The status of that lawsuit was not immediately clear.
The deputies’ union, the Association for Los Angeles Deputy Sheriffs, did not immediately respond to a request for comment.
The charges against Pineda follow years of troubling allegations against the sheriff's department and its deputies.
In August, another deputy, Sean Essex, 51, was indicted on charges of sexually assaulting four girls in a case that prosecutors had declined to pursue a decade ago.
Last year, a state civil rights investigation was opened into the sheriff’s department over allegations of excessive force.

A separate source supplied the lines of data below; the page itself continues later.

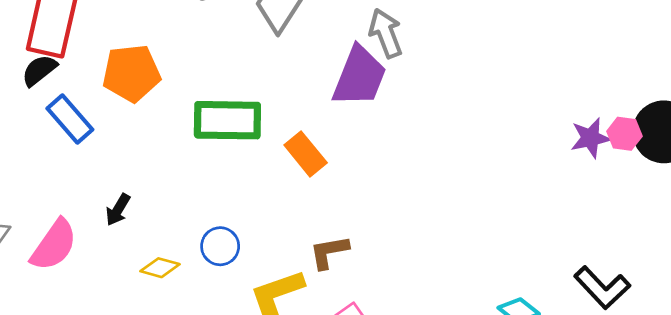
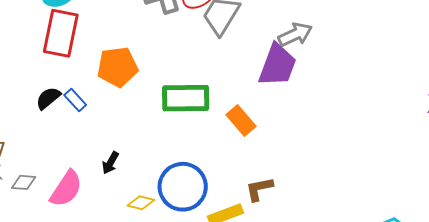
gray arrow: (386, 33) -> (295, 34), turned 88
black semicircle: (39, 70) -> (48, 98), moved
blue rectangle: (70, 119) -> (75, 100), size x0.7
blue circle: (220, 246) -> (183, 187), size x1.8

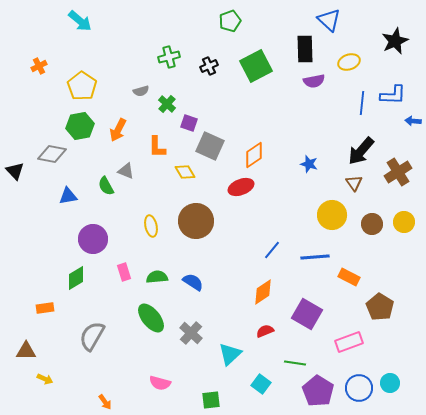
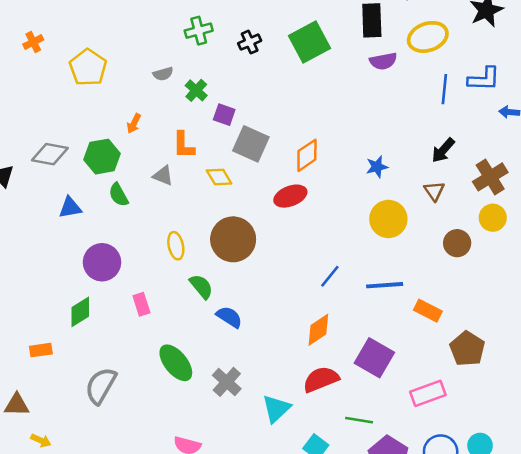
yellow ellipse: (349, 62) -> (428, 37), size x1.4
green hexagon: (80, 126) -> (102, 157), moved
orange arrow: (118, 130) -> (134, 124), size x0.7
black arrow: (361, 151) -> (443, 150), size x0.7
blue star: (309, 164) -> (377, 167), turned -30
gray triangle: (126, 171) -> (163, 176), moved
yellow circle: (332, 215) -> (388, 219), moved
yellow circle: (404, 222) -> (493, 218), moved
green semicircle: (157, 277) -> (201, 286), moved, turned 55
red semicircle: (265, 331) -> (321, 379), size x1.6

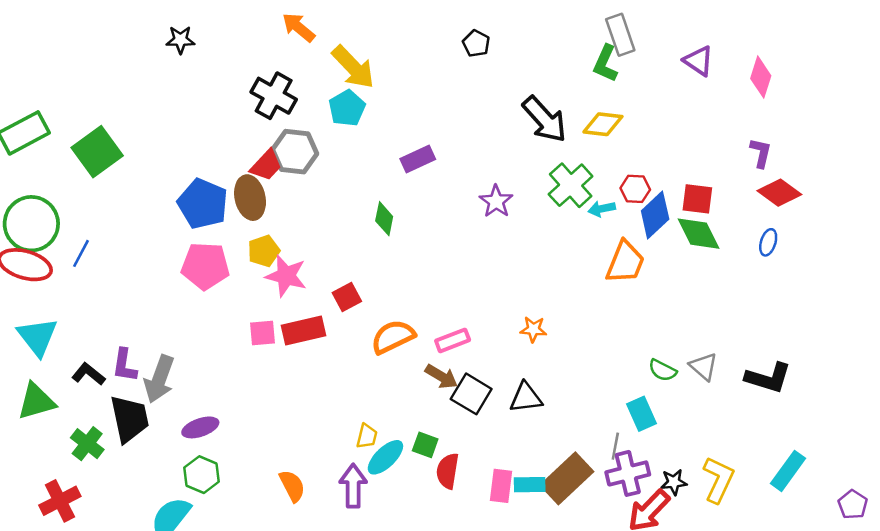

A spokesperson for the state attorney general’s office said last month that the investigation continues and that officials could not comment further as a result.
The department has also been criticized for “deputy gangs,” which a report released last year by Loyola Law School numbered at 18.
Department officials shot and killed Andres Guardado, 18, in June 2020. An independent autopsy his family released in July said he was shot five times in the back. Sheriff’s detectives placed a security hold on the county coroner’s conclusions, a move Sheriff Alex Villanueva defended as necessary to preserve the investigation’s integrity. But the coroner’s office launched a rare inquest that found Guardado’s death was a homicide, and the deputy who shot him declined to testify.
A few months after Guardado was killed, leaders of the U.S. House Oversight and Reform Committee demanded the Justice Department investigate the sheriff’s department, alleging the deputy cliques “adhere to white supremacist ideologies, belong to ‘criminal gangs,’ and engage in an ‘aggressive style of policing’ motivated by racism.”